第213話 フィンランド戦線(4)

 ホムトフは補給物資の確認をしていた。昼前に輜重部隊から届けられた補給物資が、伝票と数があっているかを確認する。ソ連軍では、補給物資が途中で無くなることが良くある。いちいち確認をするのも面倒だが、数が合わないことが後になって発覚すると、この部隊の兵士が疑われてしまう。自分たちのやっていないことで処刑されるのはまっぴらゴメンだった。


「・・・・5・6・7と。あとは毛布の枚数だな」


「同志ホムトフ、それが済んだら第三小隊と第六小隊分の弾薬を用意しておいてくれ。夕方までには取りに来るぞ」


「了解しました」


 敬礼をして作業に戻ったその瞬間だった。


 バンッ


 突然、ホムトフの見ていた世界が回転する。何の前触れも無く突然にだ。


「えっ?」


 そして衝撃と共に、雪の上に仰向けに倒れてしまった。下半身に何かがぶつかったようだ。


「いってぇ。誰だよ。ぶつかってきたのは?」


 ホムトフは起き上がろうとして足に力を入れる。しかし、力が入らない。体を起こそうとするが、どうにも足の感覚がなくなっているようだった。


「同志ホムトフ!何があった!えっ!?て、て、敵襲だ!」


 自分の方を見た同僚の顔が一瞬で青ざめた。そして、にわかに周りが慌ただしくなる。みんな小銃を持って防塁の後ろに統制射撃の方陣を組み、迫り来る敵に対して一斉射撃をする体勢をとった。


「お、おい!敵襲なのか!?だれか起こしてくれ!足を撃たれたみたいなんだ!」


 ホムトフは助けを求めたが、皆ホムトフの方を一瞬だけ見て、すぐに顔を背けてしまい誰も助けてくれない。


「くそっ!」


 ホムトフはなんとか腕を使って起き上がろうとする。そして、上半身をほんの少し動かすことが出来た。その時ホムトフは見てしまったのだ。1メートルほど離れた所に上半身の無い死体が転がっていることに。そして、自分の下半身が無くなってしまっていることに。


 12.7mm弾の威力は絶大だった。その弾丸を、丁度“へそ”の辺りに受けてしまったホムトフは、その衝撃で上半身と下半身が分かれてしまったのだ。幸い、肺へのダメージが無かったので普通に呼吸が出来てしまった。下半身を失いながら、意識を保ったままになってしまったのだ。ホムトフは自身の状態を把握し、絶望の中で死んでいった。

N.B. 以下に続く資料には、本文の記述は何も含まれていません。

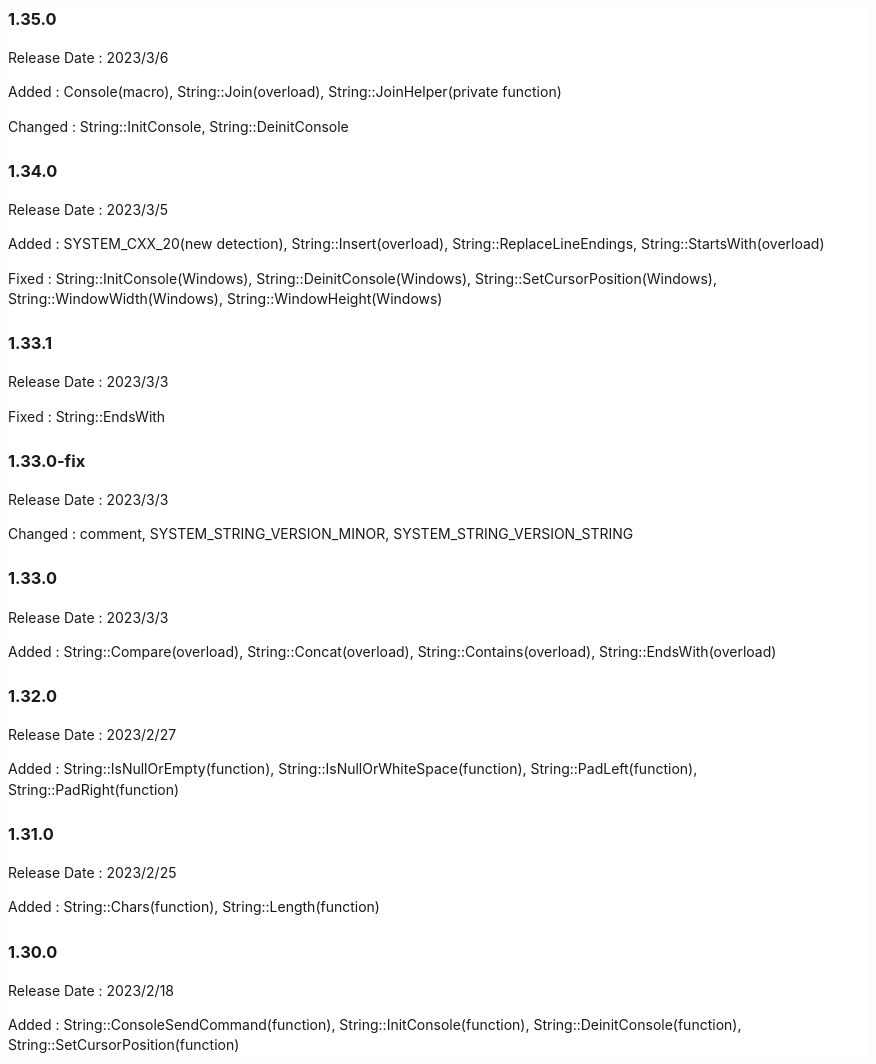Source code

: ### 1.35.0

Release Date : 2023/3/6

Added : Console(macro), String::Join(overload), String::JoinHelper(private function)

Changed : String::InitConsole, String::DeinitConsole

### 1.34.0

Release Date : 2023/3/5

Added : SYSTEM_CXX_20(new detection), String::Insert(overload), String::ReplaceLineEndings, String::StartsWith(overload)

Fixed : String::InitConsole(Windows), String::DeinitConsole(Windows), String::SetCursorPosition(Windows), String::WindowWidth(Windows), String::WindowHeight(Windows)

### 1.33.1

Release Date : 2023/3/3

Fixed : String::EndsWith

### 1.33.0-fix

Release Date : 2023/3/3

Changed : comment, SYSTEM_STRING_VERSION_MINOR, SYSTEM_STRING_VERSION_STRING

### 1.33.0

Release Date : 2023/3/3

Added : String::Compare(overload), String::Concat(overload), String::Contains(overload), String::EndsWith(overload)

### 1.32.0

Release Date : 2023/2/27

Added : String::IsNullOrEmpty(function), String::IsNullOrWhiteSpace(function), String::PadLeft(function), String::PadRight(function)

### 1.31.0

Release Date : 2023/2/25

Added : String::Chars(function), String::Length(function)

### 1.30.0

Release Date : 2023/2/18

Added : String::ConsoleSendCommand(function), String::InitConsole(function), String::DeinitConsole(function), String::SetCursorPosition(function)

「敵襲だと!?どこから攻撃をされた!?敵の人数は!?」


 騒ぎに気づいて天幕から人が出てくる。天幕だと何の防御にもならない。迫撃砲などを喰らったら一瞬で終わりだからだ。そして、この部隊の司令官らしき人物が近くに居た兵士に状況を聴こうとした瞬間。


 バンッ!


 その将校の上半身が突然に爆発したのだ。胸の辺りは粉々に砕け、頭だけがその勢いで宙に舞い上がる。そして、回転しながらスローモーションの様に雪の上に落ちていった。


 21世紀の人間が見たならば、さしずめB級スプラッター映画の演出のようだと思っただろう。12.7mm弾の威力は、それほどまでにすさまじいのだ。

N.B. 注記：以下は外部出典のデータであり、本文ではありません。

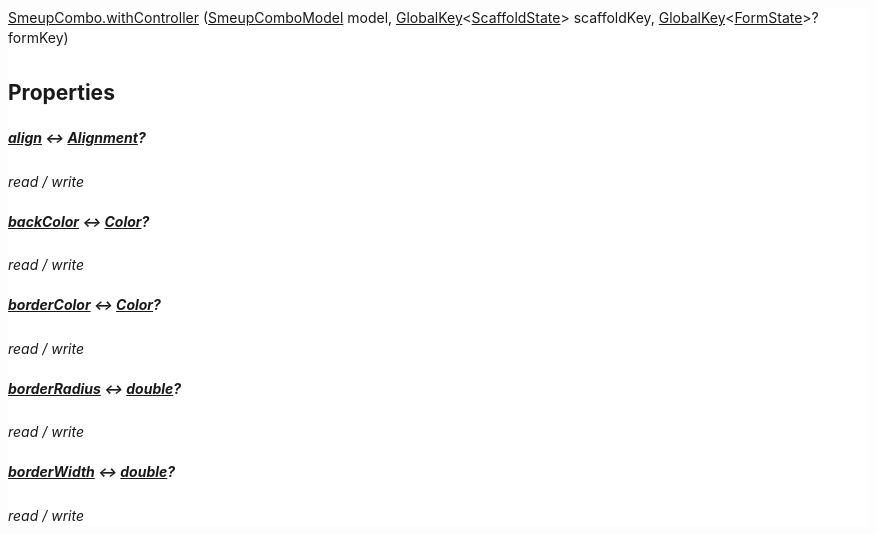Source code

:     

[SmeupCombo.withController](../smeup_widgets_smeup_combo/SmeupCombo/SmeupCombo.withController.md) ([SmeupComboModel](../smeup_models_widgets_smeup_combo_model/SmeupComboModel-class.md) model, [GlobalKey](https://api.flutter.dev/flutter/widgets/GlobalKey-class.html)&lt;[ScaffoldState](https://api.flutter.dev/flutter/material/ScaffoldState-class.html)> scaffoldKey, [GlobalKey](https://api.flutter.dev/flutter/widgets/GlobalKey-class.html)&lt;[FormState](https://api.flutter.dev/flutter/widgets/FormState-class.html)>? formKey)

    


## Properties

##### [align](../smeup_widgets_smeup_combo/SmeupCombo/align.md) &#8596; [Alignment](https://api.flutter.dev/flutter/painting/Alignment-class.html)?



   
_read / write_



##### [backColor](../smeup_widgets_smeup_combo/SmeupCombo/backColor.md) &#8596; [Color](https://api.flutter.dev/flutter/dart-ui/Color-class.html)?



   
_read / write_



##### [borderColor](../smeup_widgets_smeup_combo/SmeupCombo/borderColor.md) &#8596; [Color](https://api.flutter.dev/flutter/dart-ui/Color-class.html)?



   
_read / write_



##### [borderRadius](../smeup_widgets_smeup_combo/SmeupCombo/borderRadius.md) &#8596; [double](https://api.flutter.dev/flutter/dart-core/double-class.html)?



   
_read / write_



##### [borderWidth](../smeup_widgets_smeup_combo/SmeupCombo/borderWidth.md) &#8596; [double](https://api.flutter.dev/flutter/dart-core/double-class.html)?



   
_read / write_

 ※天幕からすぐに出てくるのは、あまりにも不用意に過ぎると思われるが、この頃のソ連軍は、将校の65%以上が大粛正によって処刑されており、部隊長でもほとんど訓練を受けていない者達がさせられていた


「撃て!撃て!敵はあの丘だ!」


 銃声の聞こえた方角に向かって統制射撃を始める。敵の姿が見えている訳では無い。音のした方向に向かって撃つだけだ。統制射撃とは言っても、全く統制されてはいない。


 それにしても、着弾から発砲音が聞こえるまでに4秒ほどもかかっていた。とすると、少なくとも1,500m以上は離れているはずだ。そんな距離から果たして狙撃が出来るものだろうか?


 ――――


「防塁に隠れれば大丈夫だとでも思っているのか?」


 スポッターの兵士がつぶやく。


 ソ連軍部隊は、木の合間に土嚢で低い防塁を築いている。その後ろに30名が方陣を組んでこちらに向かって射撃をしてきた。先の欧州大戦以前に使われていた、歴史的な戦法だ。ソ連軍の練度の低さは酷いものがあるなと思う。


 せめてバラバラになって森の中に隠れれば、こちらからの射線から外れることが出来るだろう。しかし、あのソ連部隊は、方陣で統制射撃をすることを選択した。相手の位置が解っていれば、それも良いかも知れない。だが、2,000mも離れているスナイパーに対しては、全くの無意味だった。


 しかし、ジーナはそんなスポッターのつぶやきに反応することも無く、淡々と引き金を引いていく。こちらの位置は相手より少し上なので、防塁の後ろに居る兵士達の頭がよく見える。しかも密集してくれているので、ジーナにとっては精密な照準をしなくても良い状況が出来ていた。


 ――――


 ジーナ達は、持ってきていた12.7mm弾全てを撃ち尽くして、撤収を開始する。徒歩で500mくらい移動し、そこに置いてあるスノーモービルに乗って野営地に戻った。


 そして、野営地にはロシア軍狙撃部隊が次々に帰投して、戦果報告をする。


「クルシェルニツカ隊、確認23。まさか持って行った50発、全部撃つとは思いませんでしたよ」


 スポッターの兵士が肩をすくめながら報告をする。


 他の部隊も5から10のスコアだった。そして、ロシア軍に損失は無い。


「合計で確認51か。初日としては上出来だな」


 ロシア陸軍のレプキン少佐は隊員達をねぎらう。


 それを聴いていたフィンランド軍のハーパネン少佐達は、顔色を失ってしまった。戦果確認数もさることながら、地図上で示された射撃場所からソ連軍までの距離がにわかには信じられなかったのだ。


 フィンランド軍の兵士達からは、「嘘だろ」といったつぶやきが聞こえてくる。皆一様にその報告が信じられなかった。